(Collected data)
-- Opening Marker --

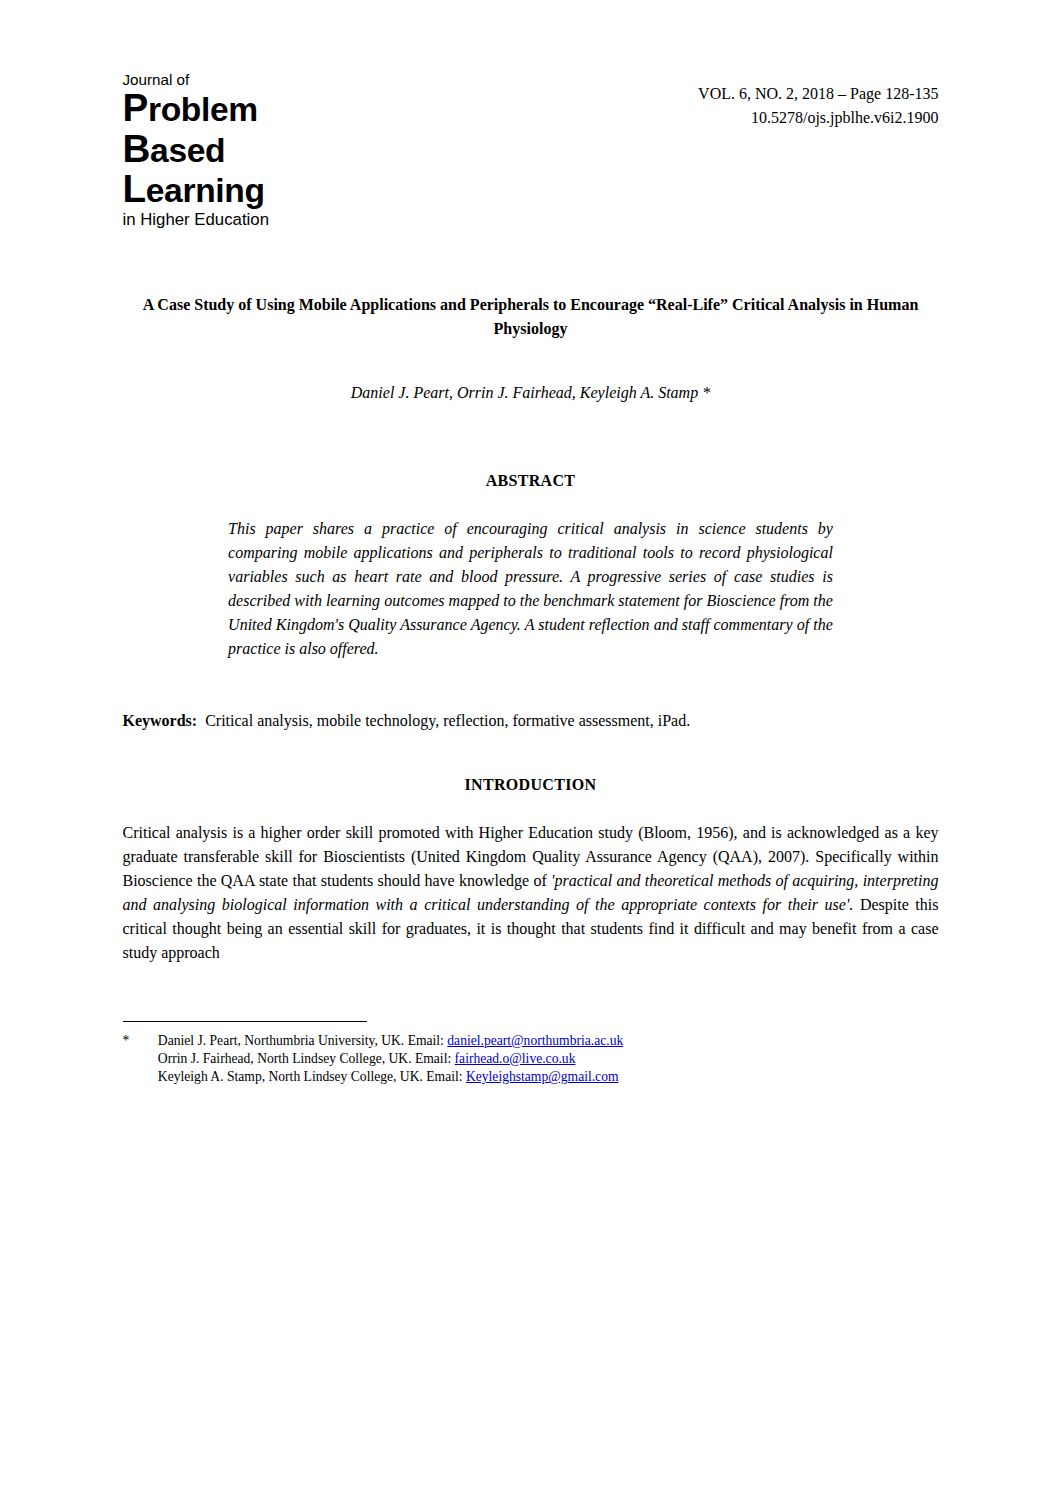Journal of
Problem
Based
Learning
in Higher Education
VOL. 6, NO. 2, 2018 – Page 128-135
10.5278/ojs.jpblhe.v6i2.1900
A Case Study of Using Mobile Applications and Peripherals to Encourage “Real-Life” Critical Analysis in Human Physiology
Daniel J. Peart, Orrin J. Fairhead, Keyleigh A. Stamp *
ABSTRACT
This paper shares a practice of encouraging critical analysis in science students by comparing mobile applications and peripherals to traditional tools to record physiological variables such as heart rate and blood pressure. A progressive series of case studies is described with learning outcomes mapped to the benchmark statement for Bioscience from the United Kingdom's Quality Assurance Agency. A student reflection and staff commentary of the practice is also offered.
Keywords: Critical analysis, mobile technology, reflection, formative assessment, iPad.
INTRODUCTION
Critical analysis is a higher order skill promoted with Higher Education study (Bloom, 1956), and is acknowledged as a key graduate transferable skill for Bioscientists (United Kingdom Quality Assurance Agency (QAA), 2007). Specifically within Bioscience the QAA state that students should have knowledge of 'practical and theoretical methods of acquiring, interpreting and analysing biological information with a critical understanding of the appropriate contexts for their use'. Despite this critical thought being an essential skill for graduates, it is thought that students find it difficult and may benefit from a case study approach
| * | Daniel J. Peart, Northumbria University, UK. Email: daniel.peart@northumbria.ac.uk Orrin J. Fairhead, North Lindsey College, UK. Email: fairhead.o@live.co.uk Keyleigh A. Stamp, North Lindsey College, UK. Email: Keyleighstamp@gmail.com |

-- Closing Marker --

- [Your instructions]:
The entries above hold the needed span. Transcribe exactly the lines from the one with "10.5278/ojs.jpblhe.v6i2.1900" to the one with "INTRODUCTION", both included.

- [Final answer]:
10.5278/ojs.jpblhe.v6i2.1900
A Case Study of Using Mobile Applications and Peripherals to Encourage “Real-Life” Critical Analysis in Human Physiology
Daniel J. Peart, Orrin J. Fairhead, Keyleigh A. Stamp *
ABSTRACT
This paper shares a practice of encouraging critical analysis in science students by comparing mobile applications and peripherals to traditional tools to record physiological variables such as heart rate and blood pressure. A progressive series of case studies is described with learning outcomes mapped to the benchmark statement for Bioscience from the United Kingdom's Quality Assurance Agency. A student reflection and staff commentary of the practice is also offered.
Keywords: Critical analysis, mobile technology, reflection, formative assessment, iPad.
INTRODUCTION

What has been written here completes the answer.